En près de six ans d'existence, Telegram n'a connu aucune fuite de données ni faille de sécurité, ce que WhatsApp montre tous les quelques mois. Au cours des six mêmes années, nous avons révélé exactement zéro octet de données à des tiers, tandis que Facebook / WhatsApp
partagent toutes les informations avec presque tous ceux qui prétendent travailler pour le gouvernement .
Peu en dehors de la communauté des fans de Telegram se rendent compte que la plupart des nouvelles fonctionnalités de messagerie apparaissent d'abord sur Telegram, puis WhatsApp est copié dans les moindres détails. Plus récemment, nous avons été témoins de la tentative de Facebook d'emprunter toute la philosophie de Telegram lorsque Zuckerberg a soudainement déclaré l'importance de la confidentialité et de la vitesse, citant pratiquement verbalement la description de l'application Telegram dans son discours lors de la conférence F8.
Mais pleurnicher sur l'hypocrisie et le manque de créativité de FB n'aidera pas. Nous devons admettre que Facebook met en œuvre une stratégie efficace. Découvrez
ce qu'ils ont fait avec Snapchat .
Chez Telegram, nous devons reconnaître notre responsabilité de façonner l'avenir. Soit nous, soit le monopole de Facebook.
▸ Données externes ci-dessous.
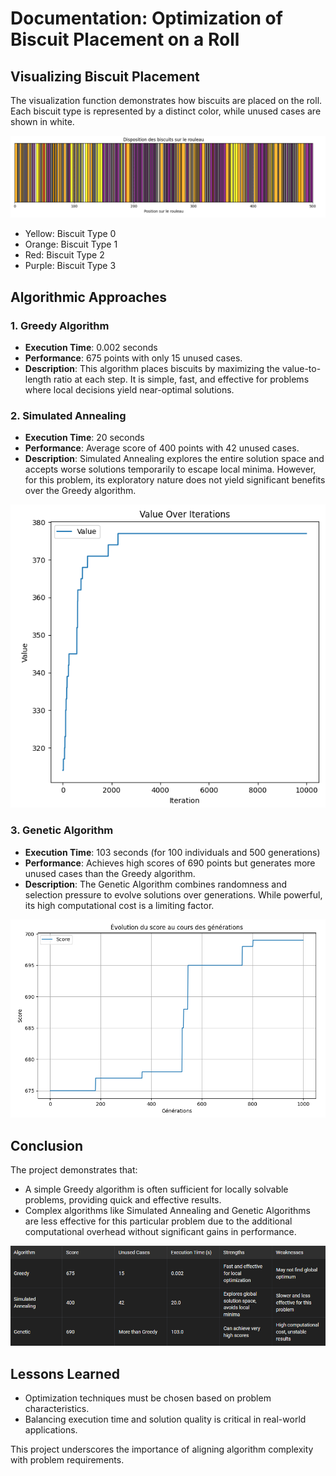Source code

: # Documentation: Optimization of Biscuit Placement on a Roll

## Visualizing Biscuit Placement

The visualization function demonstrates how biscuits are placed on the roll. Each biscuit type is represented by a distinct color, while unused cases are shown in white.

![Visualization Screenshot](Capture.PNG)

- Yellow: Biscuit Type 0
- Orange: Biscuit Type 1
- Red: Biscuit Type 2
- Purple: Biscuit Type 3

## Algorithmic Approaches

### 1. Greedy Algorithm
- **Execution Time**: 0.002 seconds
- **Performance**: 675 points with only 15 unused cases.
- **Description**: This algorithm places biscuits by maximizing the value-to-length ratio at each step. It is simple, fast, and effective for problems where local decisions yield near-optimal solutions.

### 2. Simulated Annealing
- **Execution Time**: 20 seconds
- **Performance**: Average score of 400 points with 42 unused cases.
- **Description**: Simulated Annealing explores the entire solution space and accepts worse solutions temporarily to escape local minima. However, for this problem, its exploratory nature does not yield significant benefits over the Greedy algorithm.
  
![Visualization Screenshot](Capture3.PNG)


### 3. Genetic Algorithm
- **Execution Time**: 103 seconds (for 100 individuals and 500 generations)
- **Performance**: Achieves high scores of 690 points but generates more unused cases than the Greedy algorithm.
- **Description**: The Genetic Algorithm combines randomness and selection pressure to evolve solutions over generations. While powerful, its high computational cost is a limiting factor.
  
![Visualization Screenshot](Capture2.PNG)


## Conclusion
The project demonstrates that:
- A simple Greedy algorithm is often sufficient for locally solvable problems, providing quick and effective results.
- Complex algorithms like Simulated Annealing and Genetic Algorithms are less effective for this particular problem due to the additional computational overhead without significant gains in performance.

![Algorithm Comparison Screenshot](Capture1.PNG)



## Lessons Learned
- Optimization techniques must be chosen based on problem characteristics.
- Balancing execution time and solution quality is critical in real-world applications.

This project underscores the importance of aligning algorithm complexity with problem requirements.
Soit la liberté et l'intimité, soit la cupidité et l'hypocrisie. Notre équipe est en concurrence avec Facebook depuis 13 ans. Nous les avons déjà battus une fois,
sur le marché est-européen des réseaux sociaux . Nous les battrons à nouveau sur le marché mondial de la messagerie. Nous devons.
Ce ne sera pas facile. Le département marketing de Facebook est énorme. Et chez Telegram, nous ne commercialisons pas. Nous ne voulons pas payer des journalistes et des chercheurs pour parler au monde de Telegram. Pour cela, nous comptons sur vous - des millions de nos utilisateurs. Si vous aimez assez Telegram, vous en parlerez à vos amis. Et si chaque utilisateur de Telegram persuade ses trois amis de supprimer WhatsApp et d'utiliser définitivement Telegram, alors Telegram deviendra déjà plus populaire que WhatsApp.
L'ère de la cupidité et de l'hypocrisie prendra fin. L'ère de la liberté et de l'intimité va commencer. Elle est beaucoup plus proche qu'il n'y paraît.